Source texts of formatted documents:
----

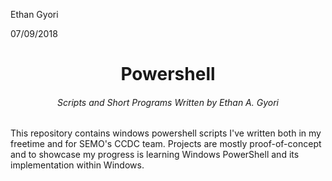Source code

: <p align="left">Ethan Gyori</p>
<p align="left">07/09/2018</p>  
  
<h1 align="center">Powershell</h1>  
<h6 align="center"> Scripts and Short Programs Written by Ethan A. Gyori</h6>  
This repository contains windows powershell scripts I've written both in my freetime and for SEMO's CCDC team.  
Projects are mostly proof-of-concept and to showcase my progress is learning Windows PowerShell and its implementation within Windows.
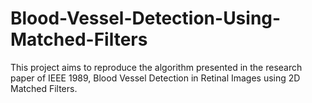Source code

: # Blood-Vessel-Detection-Using-Matched-Filters
This project aims to reproduce the algorithm presented in the research paper of IEEE 1989, Blood Vessel Detection in Retinal Images using 2D Matched Filters.
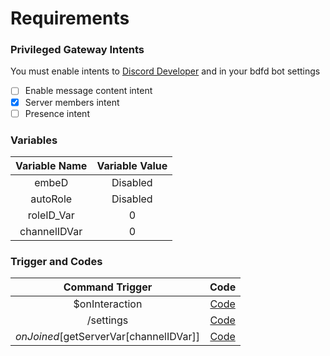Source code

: # Requirements #
### Privileged Gateway Intents ###
You must enable intents to [Discord Developer](https://discord.com/developers/applications) and in your bdfd bot settings

- [ ] Enable message content intent
- [x] Server members intent
- [ ] Presence intent

### Variables ###
| Variable Name | Variable Value |
| :-: | :-: |
| embeD | Disabled |
| autoRole | Disabled |
| roleID_Var | 0 |
| channelIDVar | 0 |

### Trigger and Codes ###
| Command Trigger | Code |
| :-:| :-: |
| $onInteraction | [Code](https://raw.githubusercontent.com/paratmr/BDFD-Wikis/main/Welcomer%20CODE/%24onInteraction) |
| /settings | [Code](https://raw.githubusercontent.com/paratmr/BDFD-Wikis/main/Welcomer%20CODE/%5Csettings) |
| $onJoined[$getServerVar[channelIDVar]] | [Code](https://raw.githubusercontent.com/paratmr/BDFD-Wikis/main/Welcomer%20CODE/%24onJoined%5B%24getServerVar%5BchannelIDVar%5D%5D) |

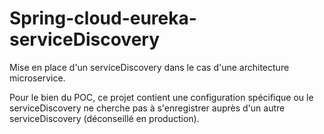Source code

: # Spring-cloud-eureka-serviceDiscovery

Mise en place d'un serviceDiscovery dans le cas d'une architecture microservice.

Pour le bien du POC, ce projet contient une configuration spécifique ou le serviceDiscovery ne cherche pas à s'enregistrer auprès d'un autre serviceDiscovery (déconseillé en production).
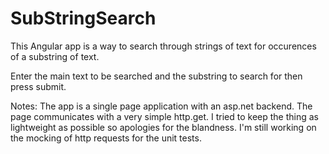 # SubStringSearch
This Angular app is a way to search through strings of text for occurences of a substring of text.

Enter the main text to be searched and the substring to search for then press submit.

Notes: 
The app is a single page application with an asp.net backend.
The page communicates with a very simple http.get.
I tried to keep the thing as lightweight as possible so apologies for the blandness.
I'm still working on the mocking of http requests for the unit tests.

----

### Job item
Each entry above is to be written out exactly. The pictures stay out.

### Completed task
Source code

: <p align="left">Ethan Gyori</p>
<p align="left">07/09/2018</p>  
  
<h1 align="center">Powershell</h1>  
<h6 align="center"> Scripts and Short Programs Written by Ethan A. Gyori</h6>  
This repository contains windows powershell scripts I've written both in my freetime and for SEMO's CCDC team.  
Projects are mostly proof-of-concept and to showcase my progress is learning Windows PowerShell and its implementation within Windows.
Source code

: # Blood-Vessel-Detection-Using-Matched-Filters
This project aims to reproduce the algorithm presented in the research paper of IEEE 1989, Blood Vessel Detection in Retinal Images using 2D Matched Filters.
Source code

: # Requirements #
### Privileged Gateway Intents ###
You must enable intents to [Discord Developer](https://discord.com/developers/applications) and in your bdfd bot settings

- [ ] Enable message content intent
- [x] Server members intent
- [ ] Presence intent

### Variables ###
| Variable Name | Variable Value |
| :-: | :-: |
| embeD | Disabled |
| autoRole | Disabled |
| roleID_Var | 0 |
| channelIDVar | 0 |

### Trigger and Codes ###
| Command Trigger | Code |
| :-:| :-: |
| $onInteraction | [Code](https://raw.githubusercontent.com/paratmr/BDFD-Wikis/main/Welcomer%20CODE/%24onInteraction) |
| /settings | [Code](https://raw.githubusercontent.com/paratmr/BDFD-Wikis/main/Welcomer%20CODE/%5Csettings) |
| $onJoined[$getServerVar[channelIDVar]] | [Code](https://raw.githubusercontent.com/paratmr/BDFD-Wikis/main/Welcomer%20CODE/%24onJoined%5B%24getServerVar%5BchannelIDVar%5D%5D) |

Source code

: # Spring-cloud-eureka-serviceDiscovery

Mise en place d'un serviceDiscovery dans le cas d'une architecture microservice.

Pour le bien du POC, ce projet contient une configuration spécifique ou le serviceDiscovery ne cherche pas à s'enregistrer auprès d'un autre serviceDiscovery (déconseillé en production).
 # SubStringSearch
This Angular app is a way to search through strings of text for occurences of a substring of text.

Enter the main text to be searched and the substring to search for then press submit.

Notes: 
The app is a single page application with an asp.net backend.
The page communicates with a very simple http.get.
I tried to keep the thing as lightweight as possible so apologies for the blandness.
I'm still working on the mocking of http requests for the unit tests.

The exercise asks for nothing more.